All of this makes me think of Hebrews 12:1-2 - they are good words for me today and may they be an encouragement for you: “…let us strip off every weight that slows us down, especially the sin that so easily hinders our progress. And let us run with endurance the race that God has set before us. We do this by keeping our eyes on Jesus, on whom our faith depends from start to finish.”
Mon 3 Apr 2006
There’s always a bit of sadness to move on from the life of David. However, he is such a vibrant character and there is so much of his life to share, that we will experience him again in other places in the Old Testament including parts of his journal found in many of the psalms. This last week we had the opportunity to see his “last words.” He saw himself as “David, the son of Jesse…the man to whom God gave such wonderful success…the man anointed by the God of Jacob…the sweet psalmist of Israel. In the end he saw that God had done great things and he saw himself as the “sweet psalmist.” That phrase speaks volumes about his relationship with the Lord. We may aspire to many things, but what a great final result: the sweet psalmist of Israel. He could have said “I was the king of Israel.” But no—he said that he was the sweet psalmist of Israel.
In God’s economy those things we deem to be the “small” things may be the greatest things of all. To be a king is great here on earth, but perhaps the obscure and seemingly unimportant is what is great in heaven. Perhaps the Lord has called us to what we think is a small place or an unnoticed corner of the world. Perhaps we labor hard in what He has given us to do and no one applauds our work. Perhaps the song in our heart that continues day after day is heard by no earthly person. Those things we hoped to do, the aspirations of what we considered to be “great things for God” never have materialized, and we are doing what we consider to be the “small thing.”
Dear friend, keep running your race in the “Audience of One.” Sing your song to the Lord always, not sometimes.
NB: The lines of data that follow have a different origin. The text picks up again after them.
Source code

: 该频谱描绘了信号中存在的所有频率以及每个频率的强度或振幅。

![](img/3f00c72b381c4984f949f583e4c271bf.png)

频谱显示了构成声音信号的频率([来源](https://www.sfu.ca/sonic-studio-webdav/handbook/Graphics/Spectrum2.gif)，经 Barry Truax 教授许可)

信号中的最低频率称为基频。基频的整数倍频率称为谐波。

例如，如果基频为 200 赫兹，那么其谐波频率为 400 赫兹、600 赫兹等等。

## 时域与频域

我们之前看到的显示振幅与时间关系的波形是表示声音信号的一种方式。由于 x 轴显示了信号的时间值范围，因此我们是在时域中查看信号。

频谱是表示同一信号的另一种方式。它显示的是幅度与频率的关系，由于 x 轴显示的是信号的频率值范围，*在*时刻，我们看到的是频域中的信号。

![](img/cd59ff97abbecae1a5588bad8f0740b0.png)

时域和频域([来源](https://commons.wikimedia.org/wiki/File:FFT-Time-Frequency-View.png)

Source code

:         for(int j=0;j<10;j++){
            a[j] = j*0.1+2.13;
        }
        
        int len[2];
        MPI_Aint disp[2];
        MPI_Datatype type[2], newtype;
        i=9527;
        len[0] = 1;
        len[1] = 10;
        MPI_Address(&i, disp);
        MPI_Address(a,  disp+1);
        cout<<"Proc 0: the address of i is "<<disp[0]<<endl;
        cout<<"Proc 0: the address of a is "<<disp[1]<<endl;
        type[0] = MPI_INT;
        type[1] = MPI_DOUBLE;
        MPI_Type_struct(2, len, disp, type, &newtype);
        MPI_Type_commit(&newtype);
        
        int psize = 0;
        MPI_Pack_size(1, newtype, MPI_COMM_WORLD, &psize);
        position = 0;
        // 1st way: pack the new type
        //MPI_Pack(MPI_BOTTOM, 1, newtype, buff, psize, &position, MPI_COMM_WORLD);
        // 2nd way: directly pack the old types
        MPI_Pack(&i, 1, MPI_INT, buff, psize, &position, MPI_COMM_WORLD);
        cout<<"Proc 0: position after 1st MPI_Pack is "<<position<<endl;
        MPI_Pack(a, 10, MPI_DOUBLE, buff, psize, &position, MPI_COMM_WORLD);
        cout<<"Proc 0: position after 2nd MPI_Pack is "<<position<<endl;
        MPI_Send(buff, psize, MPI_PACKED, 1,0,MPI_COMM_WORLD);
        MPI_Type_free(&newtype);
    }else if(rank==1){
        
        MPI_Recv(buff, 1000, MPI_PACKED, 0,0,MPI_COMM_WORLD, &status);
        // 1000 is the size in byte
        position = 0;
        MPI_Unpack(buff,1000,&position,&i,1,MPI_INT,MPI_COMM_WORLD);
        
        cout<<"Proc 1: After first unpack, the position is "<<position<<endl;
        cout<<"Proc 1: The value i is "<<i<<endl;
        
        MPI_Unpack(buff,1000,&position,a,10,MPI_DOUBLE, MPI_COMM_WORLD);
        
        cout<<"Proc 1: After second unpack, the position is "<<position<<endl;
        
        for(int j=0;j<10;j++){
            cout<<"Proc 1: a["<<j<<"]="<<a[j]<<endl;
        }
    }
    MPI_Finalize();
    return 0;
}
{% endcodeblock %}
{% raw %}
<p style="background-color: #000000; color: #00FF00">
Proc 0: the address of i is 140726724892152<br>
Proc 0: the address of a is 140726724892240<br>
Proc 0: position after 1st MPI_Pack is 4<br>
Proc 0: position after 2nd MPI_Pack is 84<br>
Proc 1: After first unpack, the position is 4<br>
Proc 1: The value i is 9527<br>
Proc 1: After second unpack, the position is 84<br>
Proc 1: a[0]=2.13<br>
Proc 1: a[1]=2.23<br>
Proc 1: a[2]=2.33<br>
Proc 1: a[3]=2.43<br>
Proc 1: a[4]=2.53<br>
Alan Redpath, in his book The Making Of A Man Of God, says that sometimes God chooses to put his servants to work in the basement rather than the bay window of the church. David, the man after God’s own heart, had to live with a frustrated desire where God said “no” when he wanted to build a temple for the Lord. David did not leave the work of the Lord when God said “no,” but instead did his best at what God had given him to do. At the end of the day it was David who, out of his enjoyment of the fellowship and communion of God, became the “sweet psalmist,” and wrote the music of the psalms which other lovers of God have enjoyed for centuries.
At the end of the day, what will we be able to say we have known of our Lord? Can we say that we communed with Him, loved His Word, and engaged in His work? May we, as we think on the life of David, set our priorities in such a way that we focus on those things that matter most at the end of the day.